Práticas Domésticas e Doenças Transmitidas por Alimentos
Dados epidemiológicos de diferentes países mostram que a maioria dos surtos de Doenças Transmitidas por Alimentos (DTAs) acontece em residências. No entanto, a informação sobre as práticas de higiene e manipulação de alimentos nas casas é escassa. Um estudo recente, realizado em colaboração com a Escola Superior de Agricultura Luiz de Queiroz (Esalq) da USP, avaliou essas práticas em lares brasileiros e trouxe à tona resultados alarmantes.
O estudo estabelece um paralelo entre as deficiências de higiene observadas no Brasil e em outras partes do mundo. As Doenças de Transmissão Hídrica e Alimentar (DTHA) são um problema global, frequentemente atreladas a falhas na manipulação e armazenamento de alimentos. A Organização Mundial da Saúde (OMS) estima que cerca de 600 milhões de pessoas, quase um em cada dez indivíduos, adoece anualmente devido ao consumo de alimentos contaminados.
Surtos e Impactos no Brasil
No Brasil, o Ministério da Saúde informa que, entre 2014 e 2023, foram registrados 6.874 surtos de DTHA, o que resultou em 110.614 casos de doenças e 121 óbitos. As bactérias mais comuns identificadas foram a Escherichia coli (34,8%), o Staphylococcus aureus (9,7%) e a Salmonella (9,6%). O ambiente doméstico foi o principal local associado a esses surtos, correspondendo a 34% dos casos, quase o dobro em comparação a estabelecimentos comerciais como restaurantes e padarias, que somaram 14,6%. Isso destaca a importância do ambiente familiar na ocorrência de DTHA no Brasil.

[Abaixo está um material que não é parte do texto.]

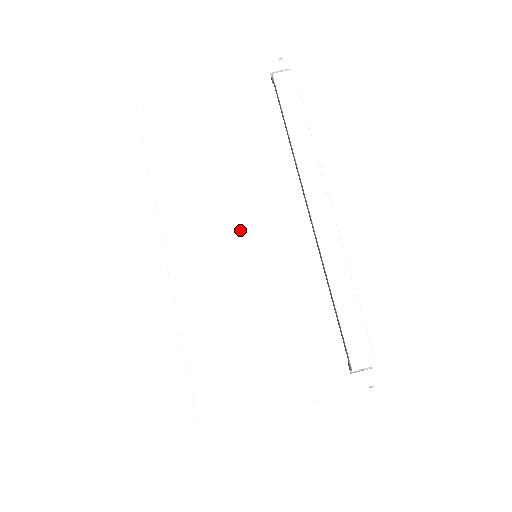
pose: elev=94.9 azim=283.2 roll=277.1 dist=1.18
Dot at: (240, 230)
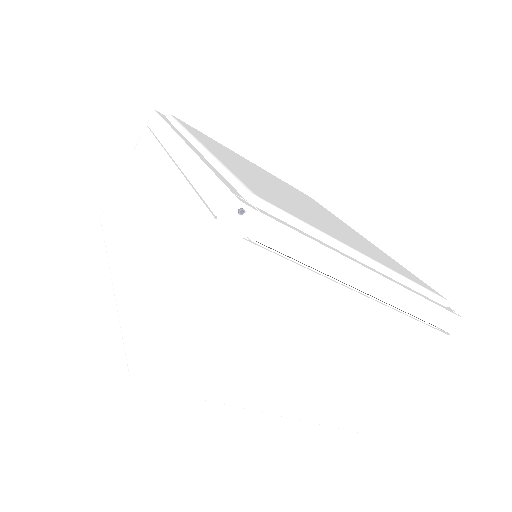
Dot at: (142, 217)
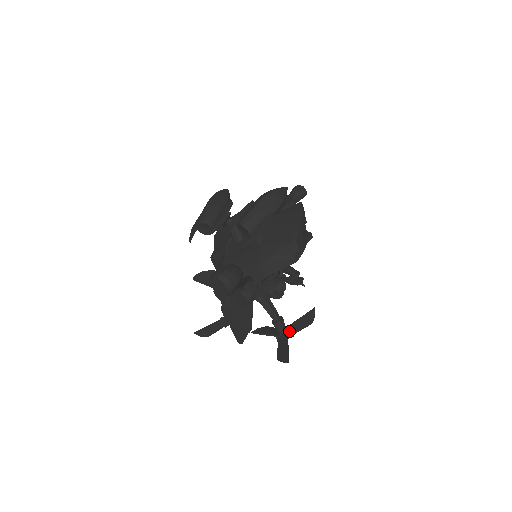
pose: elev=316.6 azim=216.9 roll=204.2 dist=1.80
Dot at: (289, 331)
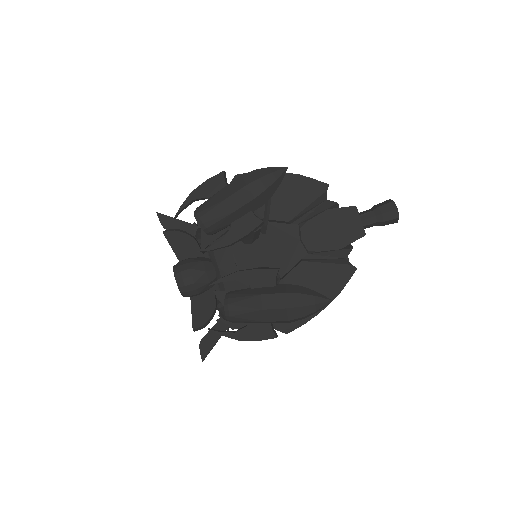
Dot at: (233, 324)
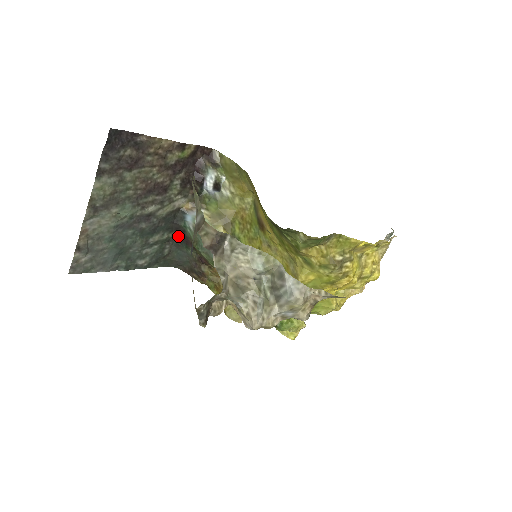
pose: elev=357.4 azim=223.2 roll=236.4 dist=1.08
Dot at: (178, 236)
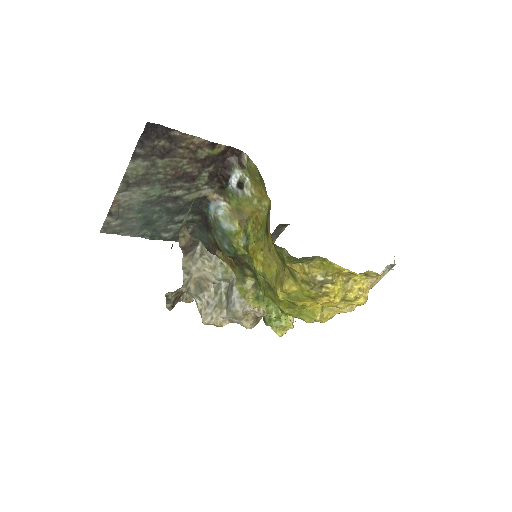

Os dados foram coletados por meio de um questionário on-line aplicado a 5 mil pessoas em todo o país, liderado pela professora Daniele Maffei, do Departamento de Ciência e Tecnologia de Alimentos da Esalq. A pesquisa foi publicada recentemente na revista Food and Humanity, da Elsevier.
Resultados Alarmantes e Comportamentos de Risco
O estudo também analisou as temperaturas de 216 refrigeradores domésticos, revelando que 91% estavam dentro da faixa ideal (0 a 10°C). No entanto, o levantamento ressaltou que 81% dos participantes não utilizam bolsas térmicas adequadas para o transporte de alimentos refrigerados ou congelados do mercado até suas casas. “O transporte inadequado permite que alimentos refrigerados fiquem em temperatura propícia para o crescimento de microrganismos”, alerta Maffei.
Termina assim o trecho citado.